Avraham Avinu, the first of our forefathers (Abraham), was tested ten times during his life and passed each time. As his descendents, we have inherited some of his strength to overcome the various tests and challenges that life throws our way.
The challenges take on many forms: a sick family member, an annoying neighbor, an economic struggle. Problems and difficulties are part and parcel of our life here on earth. But why? What is the point of it all? And why does it sometimes seem as though life is but one big struggle through a field of difficulties?
On a basic level a challenge is a test. A way of determining our true colors in life.
Am I really the calm and patient person I pride myself on being even when two of my kids are fighting, my cell phone is ringing, a bottle of juice is leaking and the cashier is signaling that I should pay immediately? Am I the courteous employee I think I am even on the day that I've been stuck in three quarters of an hour of traffic in ninety three degree weather and have my fiancées parents coming over in the evening for some "serious talk"? Do I pass these tests or do I fail them? Am I who I claim to be, who I strive to be, who I wish to be?

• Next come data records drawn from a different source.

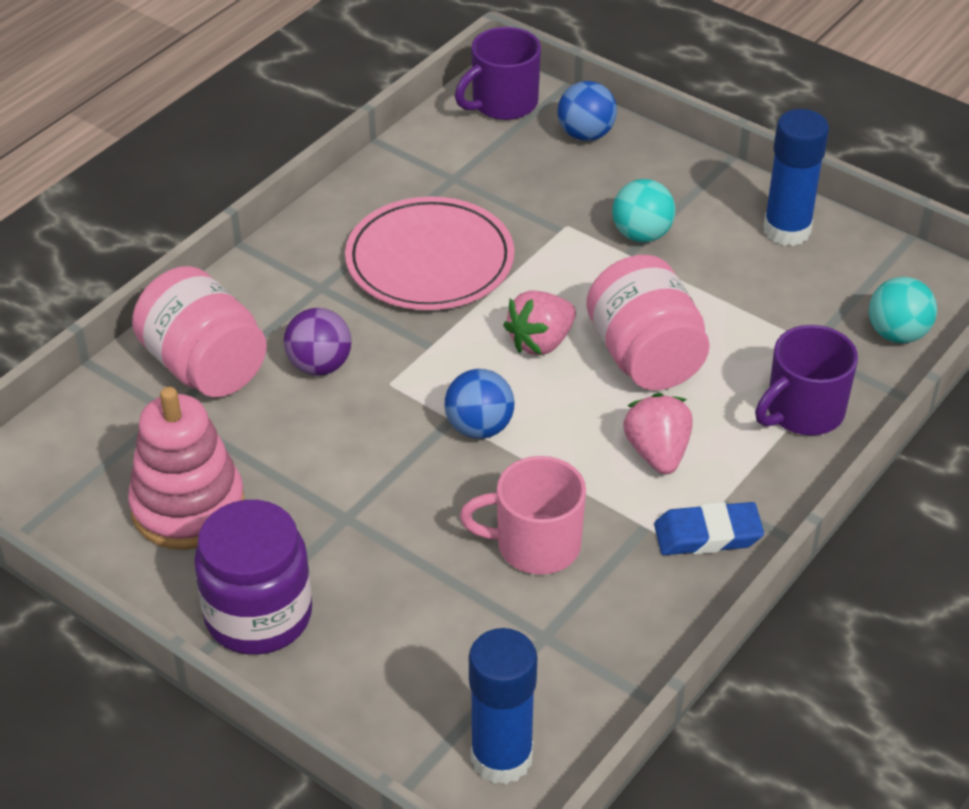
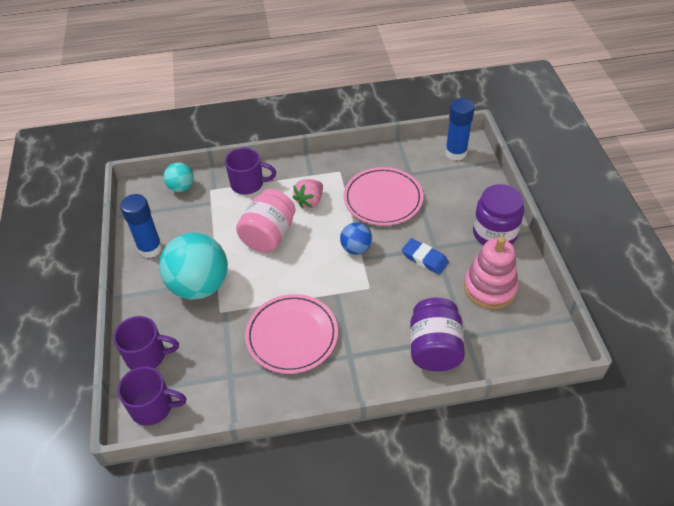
camera: 135 degrees left, 5 degrees up
pink jar [132,266,267,397] -> purple jar [410,298,465,371]
purple ball [284,308,352,376] -> none
pink mug [460,456,586,575] -> pink plate [343,167,423,226]
pink strawberry [503,291,576,356] -> none
blue ball [558,81,617,141] -> purple mug [113,316,179,370]
turquoise ball [612,179,675,242] -> turquoise ball [159,233,228,300], size x1.98
blue eraser [654,502,764,555] -> blue eraser moved to [402,238,449,275]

Life's challenges are the yardstick with which we measure ourselves. Overcoming a struggle with dignity is like getting an A on the progress report of life.

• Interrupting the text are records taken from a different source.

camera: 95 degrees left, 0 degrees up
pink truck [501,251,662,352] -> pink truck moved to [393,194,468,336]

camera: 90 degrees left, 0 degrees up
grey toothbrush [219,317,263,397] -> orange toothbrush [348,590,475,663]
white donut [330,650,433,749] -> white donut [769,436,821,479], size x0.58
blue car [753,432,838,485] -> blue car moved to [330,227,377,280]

And then there's the deeper aspect of a challenge. It's not only about who we were but rather it's about whom will become. Latent talents are revealed at times of extreme pressure. Hidden strengths are called for and exposed when life's about to cave in, when things are about to collapse. When a child takes ill, when a parent dies, the most beautiful parts within come out—or not. It's a choice we are forced into making.

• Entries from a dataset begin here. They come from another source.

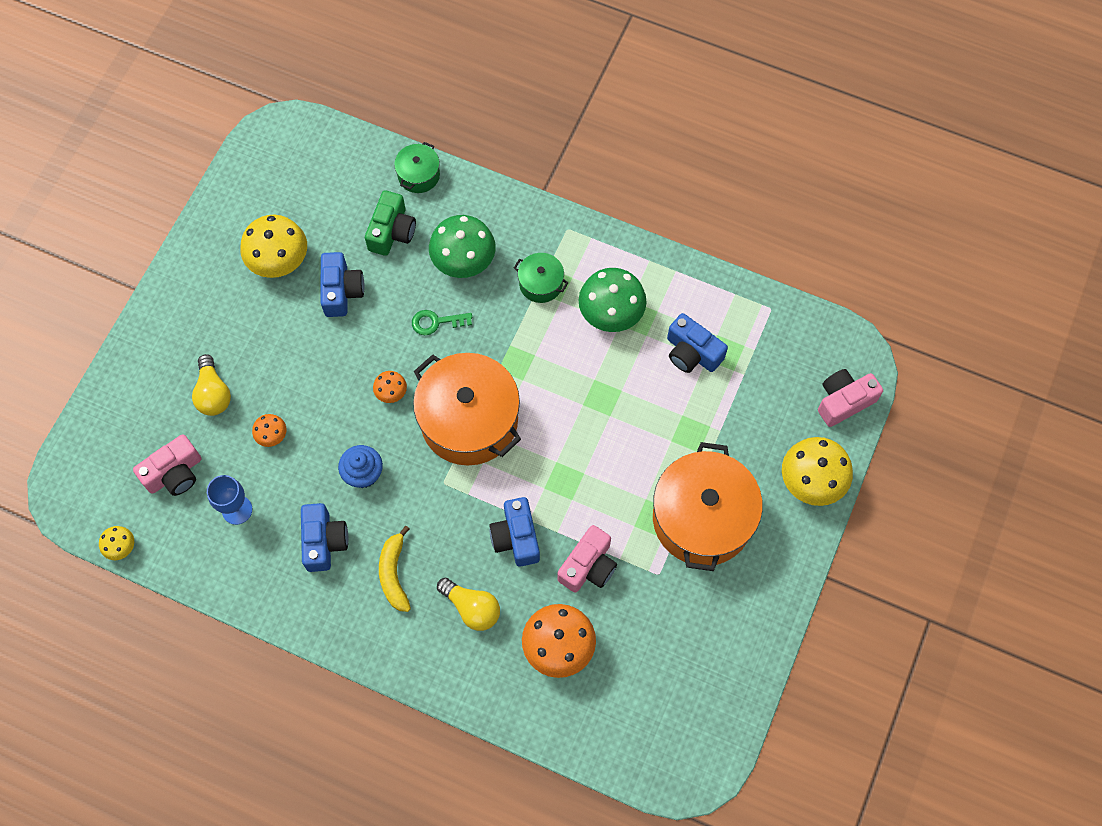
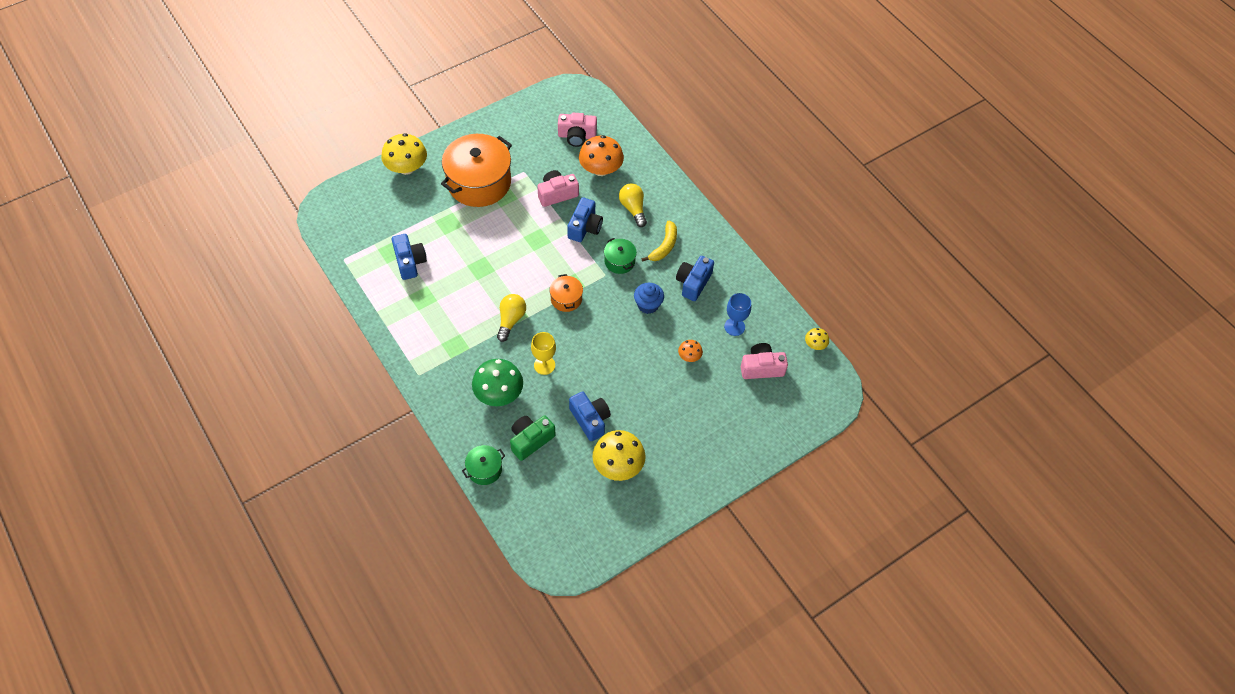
camera: 150 degrees left, 10 degrees down
yellow light bulb [192,354,231,416] -> yellow light bulb moved to [497,294,526,342]
blue camera [321,252,365,317] -> blue camera turned 120 degrees clockwise [569,391,611,441]
orange mushroom [373,371,407,403] -> none
green key [412,310,473,335] -> yellow goblet [531,332,556,375]
orange pot [413,353,521,465] -> orange pot [549,274,583,312], size x0.46
green pot [514,253,568,303] -> green pot moved to [604,238,637,274]
green mushroom [579,268,647,332] -> none
pink camera [818,369,883,427] -> pink camera moved to [558,113,597,147]

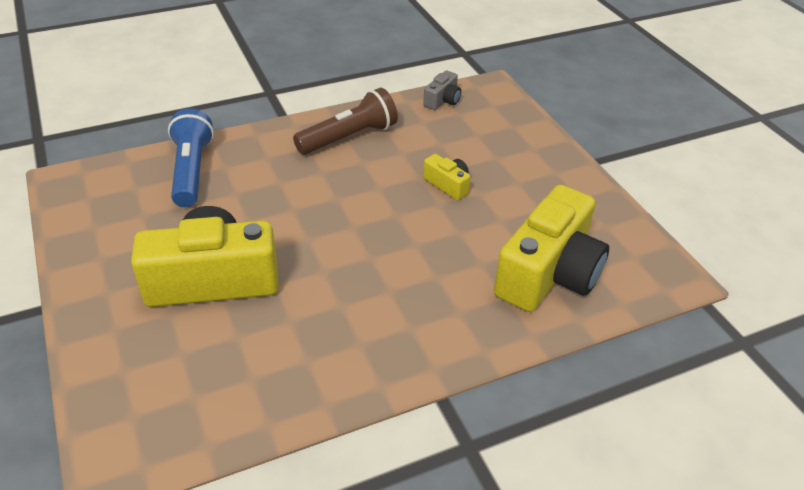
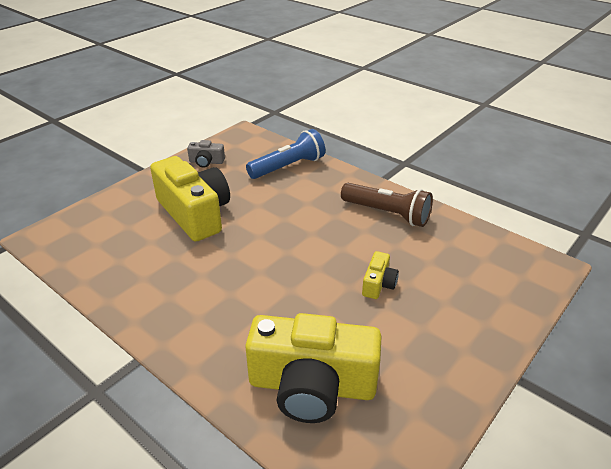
camera: 65 degrees right, 5 degrees down
grey camera [423,71,461,110] -> grey camera moved to [187,140,225,168]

Everyone's heard of at least story in which a human being revealed above-human strengths during a crisis. Like the woman who lifted a car to rescue her baby, alone. With her own two hands. Strength she wasn't aware that she possessed came to the fore in her struggle to save her son.
Life's tests change us. We become different people afterwards. For better or for worse, challenges mold us. The more difficult a test, the greater the slope, the higher the peek, the more potential for change. For positive change.
And yet there are the people who fail: the people who cower and fall when a life rock is hurled their way. Which is why in our daily prayers we say, "Don't bring us to be tested". We don't want to be challenged. We don't want any life tests thrown our way. But if they are, may we overcome them with dignity and respect like our forefather Avraham.